Wade – psychotic mercenary in the employ of Paradigm Security, another Goliath subsidiary. Involved in the Santa Maria massacre witnessed by the Losers in Colombia. Killed at George Bush International.

And …

MaxKeyser Soze. The one frame he is glimpsed in Ante Up, he is seen from behind in a plushly decorated office, heavily shadowed. Smoke curls from a cigar resting in an ashtray; a huge American flag is hung on the wall in front of him.

Diggle and Jock, 2004. The Losers: Ante Up, DC Comics

"Ask my family and they'll tell you I was a Navajo.
Ask the Army Air Force and they'll say I was an American.
But if you ask my brothers, they'll set you straight.
John Cloud was a Loser."

Long before the Vertigo comic or the movie based on it, "The Losers" was an old-school war comic published by DC Comics.

The series was created by writer Robert Kanigher (with illustrations by a variety of DC's artists, including Sam Glanzman, Russ Heath, and John Severin, with Joe Kubert providing outstanding covers and occasional interior art) and appeared in a comic called "Our Fighting Forces" in early 1970. It starred a team of characters who had previously appeared in other DC war comics -- a pair of Marines called Gunner and Sarge, a Navajo pilot named Johnny Cloud, and Captain Storm, a PT boat commander with a wooden leg.

All of Kanigher's war comics tended toward the fatalistic, with war nearly always portrayed as a difficult, painful, and ultimately futile business, but "The Losers" really dialed that up to 11. While the Losers usually completed their assigned objectives, they would also suffer serious setbacks that sometimes made their missions completely moot. They would obtain desperately needed intelligence, but the hostages they rescued from the Nazis would be slain or turn traitor. A successful mission would be attributed to a blind act of god or ignored entirely, leaving their efforts unacknowledged by the brass. They would destroy a Nazi base, but another Allied unit would end up claiming the credit, leaving the team looking like, well, losers. Their equipment and transport would malfunction or be destroyed, forcing them to walk back to HQ. And no plan ever worked right the first time. The Losers had the worst luck of anyone on either side of the lines.
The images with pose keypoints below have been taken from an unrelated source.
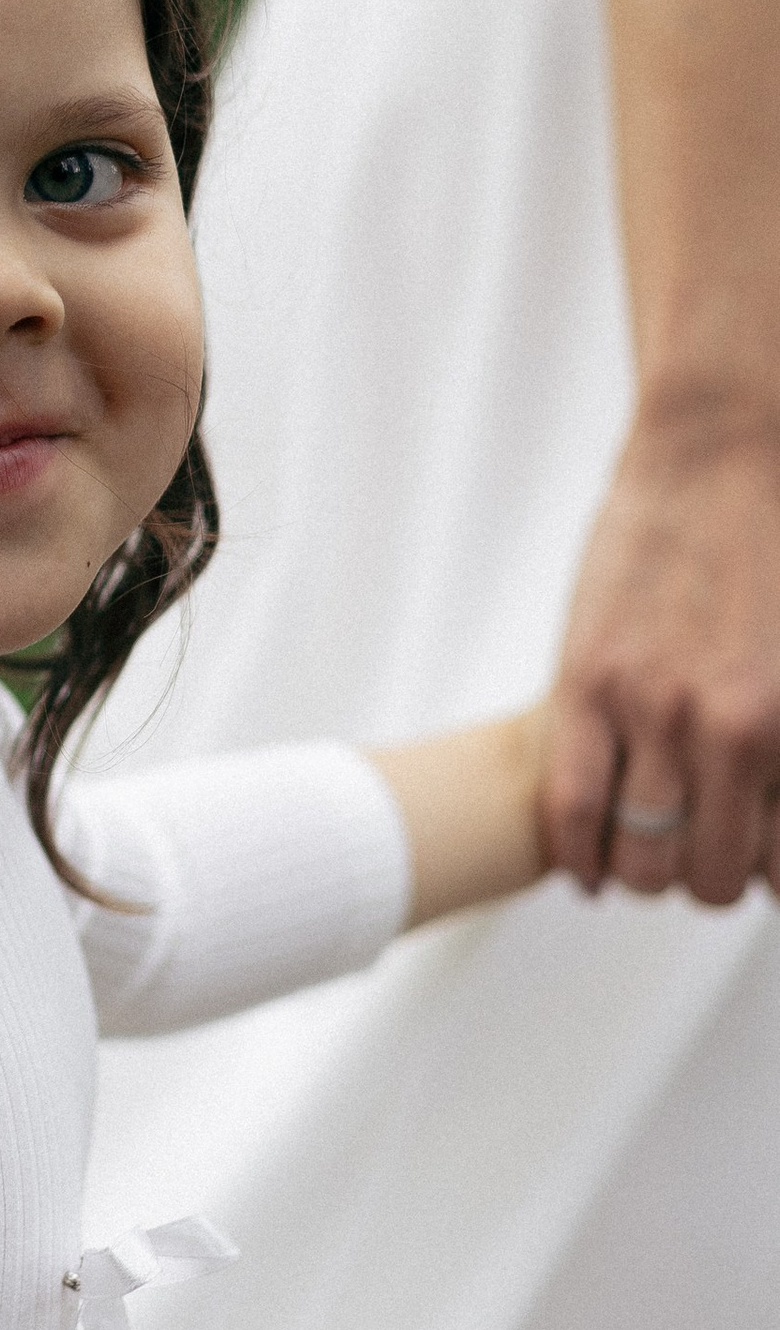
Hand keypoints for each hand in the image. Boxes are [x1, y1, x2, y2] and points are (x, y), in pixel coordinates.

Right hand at [544, 406, 779, 903]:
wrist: (728, 451)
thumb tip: (772, 827)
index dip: (763, 876)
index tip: (749, 855)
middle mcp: (731, 732)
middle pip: (707, 878)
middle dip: (703, 876)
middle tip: (696, 844)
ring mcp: (652, 710)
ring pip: (638, 859)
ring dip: (641, 870)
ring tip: (643, 842)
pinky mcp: (585, 684)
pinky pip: (569, 808)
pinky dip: (577, 854)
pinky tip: (587, 864)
At one point, Captain Storm was seemingly killed by a bomb, and he was briefly replaced on the squad by Ona Tomsen, a member of Norway's resistance forces. Another occasional team member was Gunner's pet dog, Pooch. Storm eventually reappeared, having lost an eye in the explosion. He suffered from a bout of amnesia and plagued his old friends for a while as a stereotypical pirate, though he finally regained his memory and rejoined the team.

The Losers have had several different endings, official and unofficial, in and out of continuity. During the Crisis on Infinite Earths, they were killed by the Anti-Monitor's shadow demons. In the post-Crisis continuity rewrite, they were killed in action while destroying a German missile facility. Gunner was resurrected as a cyborg during a revival of the Creature Commandos series. Gunner and Sarge were stuck in a POW camp on a time-lost Dinosaur Island and rescued in an issue of "Birds of Prey." A backup story in the "DC Universe: Legacies" miniseries established that all four survived the war -- Sarge owned a chain of gas stations, Gunner was a veterinarian, Captain Storm worked for the Bureau of Disabled Veterans Affairs, and Cloud served at least three terms in Congress.

The ending I prefer comes from Darwyn Cooke's amazing DC: The New Frontier series. The tale is told from Johnny Cloud's POV. On a mission to a mysterious island, the Losers encounter a host of dinosaurs. Gunner is killed by a Tyrannosaur, Sarge goes missing while trying to get revenge on the monster, and Captain Storm is lost to a pterodactyl. Even Pooch is killed by a booby trap. Cloud ends up sacrificing himself by leaping down the T-rex's throat armed with a couple of live hand grenades. The story is short and has little bearing on the rest of the miniseries, but the affection for the Losers and their dedication to each other really shines through beautifully.